Toujours un peu casse-gueule la comédie « embeded », sorte d’autofiction où le personnage central est aussi celui qui se met à distance en se filmant. Cela rappellera à certains les films de Valeria Bruni-Tedeschi, de Nanni Moretti ou même de Woody Allen. Mais Les jours venus a suffisamment d’ironie pour ne pas être narcissique. Romain Goupil parle du principe qu’il est le mieux placé pour parler de lui-même, de son âge comme de ses difficultés à faire un film.
Finalement, c’est un aveu d’impuissance qui est le moteur du bordel ambiant. La libido décline, le système le marginalise, et cet ancien soixante-huitard s’avoue vaincu par le temps qui passe et les contraintes qui le lassent. Il en résulte une succession de séquences drôlatiques, entre un piano qui lui tombe sur la tête et sa fin six pieds sous terre. On tombe toujours de très haut quand on comprend qu’on va finir très bas.

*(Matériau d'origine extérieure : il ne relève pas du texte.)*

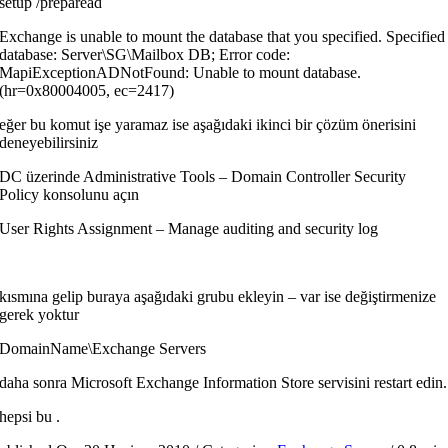
setup /preparead
Exchange is unable to mount the database that you specified. Specified
database: Server\SG\Mailbox DB; Error code:
MapiExceptionADNotFound: Unable to mount database.
(hr=0x80004005, ec=2417)
eğer bu komut işe yaramaz ise aşağıdaki ikinci bir çözüm önerisini
deneyebilirsiniz
DC üzerinde Administrative Tools – Domain Controller Security
Policy konsolunu açın
User Rights Assignment – Manage auditing and security log
kısmına gelip buraya aşağıdaki grubu ekleyin – var ise değiştirmenize
gerek yoktur
DomainName\Exchange Servers
daha sonra Microsoft Exchange Information Store servisini restart edin.
hepsi bu .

Alors, oui on s’amuse. Parce que Valéria Bruni-Tedeschi (toujours elle) épate en banquière intriguée, parce que Noémie Lvovsky nous est sympathique en grande gueule attendrissante, parce que Marina Hands est parfaite et séduisante, sans oublier l’autre femme, celles du passé, la Dominique Sanda. C’est un film assurément féminin : et ses portraits de femmes sont sans doute l’aspect le plus réussi de ce capharnaüm.

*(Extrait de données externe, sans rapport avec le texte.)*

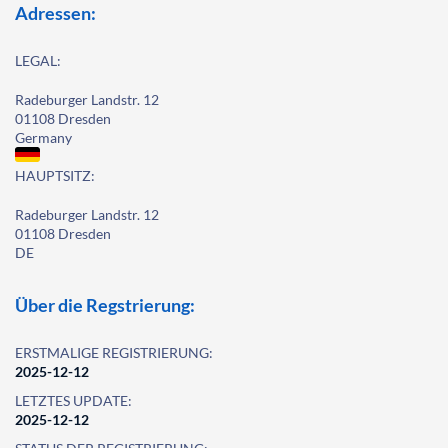
Adressen:
LEGAL:
Radeburger Landstr. 12
01108 Dresden
Germany
HAUPTSITZ:
Radeburger Landstr. 12
01108 Dresden
DE
Über die Regstrierung:
ERSTMALIGE REGISTRIERUNG:
2025-12-12
LETZTES UPDATE:
2025-12-12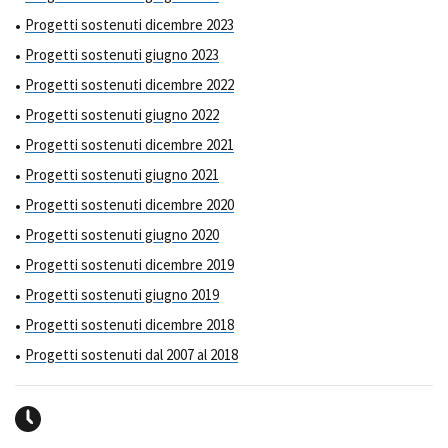
Progetti sostenuti dicembre 2023
Progetti sostenuti giugno 2023
Progetti sostenuti dicembre 2022
Progetti sostenuti giugno 2022
Progetti sostenuti dicembre 2021
Progetti sostenuti giugno 2021
Progetti sostenuti dicembre 2020
Progetti sostenuti giugno 2020
Progetti sostenuti dicembre 2019
Progetti sostenuti giugno 2019
Progetti sostenuti dicembre 2018
Progetti sostenuti dal 2007 al 2018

Mais Goupil énerve un peu aussi : il ne se renouvelle pas vraiment, continue avec quelques tics et quelques obsessions, pousse parfois l’absurde un peu trop loin, et ne parvient jamais vraiment à nous emballer dans son délire testamentaire. Il faut attendre l’épilogue pour la mise en abime fonctionne merveilleusement et que l’autofiction prenne tout son sens. Filmant son enterrement, en s’acharnant à lui donner des moyens cinématographiques (dont la productrice se moque), il rassemble tout ses amis (un casting anthologique, de Daniel Cohn-Bendit à Arnaud Desplechin, de Mathieu Amalric à Henri Weber). Nostalgie d’une époque révolue, générosité d’un homme abattu mais surtout enterrement de première classe pour une utopie désormais bien morte, ce Mai 68 qui aura fondé toute son œuvre, toute son existence.
Pourtant, avant ce requiem pour un gauchiste, le film démontre une certaine vitalité et s’emploie à s’enthousiasmer pour un tout et pour un rien. C’est farfelu, singulier, noir, sans doute surchargé de sujets. Goupil revendique la liberté, ou plutôt un libertinage artistique, entre la comédie à la Molière et la satire à la Reiser. Ce qui peut avoir ses limites : la fantaisie dans le cinéma français semble souvent un exercice un peu forcé, privilégiant la scène à l’enchaînement des séquences, préférant l’idée à l’ensemble du récit. Cela en fait forcément un film décousu, joyeux, inégal, stimulant. Mais au moins, reconnaissant que Les jours venus est une épopée originale sur une époque de plus en plus banale.
S’il avait été un peu moins nonchalant et fumiste, le réalisateur aurait sans doute produit une comédie plus féroce, en tout cas moins innocente. Mais finalement, comme tous ces films qui flirtent trop avec le nouveau roman, Les jours venus est assez sage, assez conformiste même, et passe à côté d’un esprit révolutionnaire auquel il rend hommage. En clair, Goupil signe un constat d’échec de sa génération, tout en refusant de nommer le problème.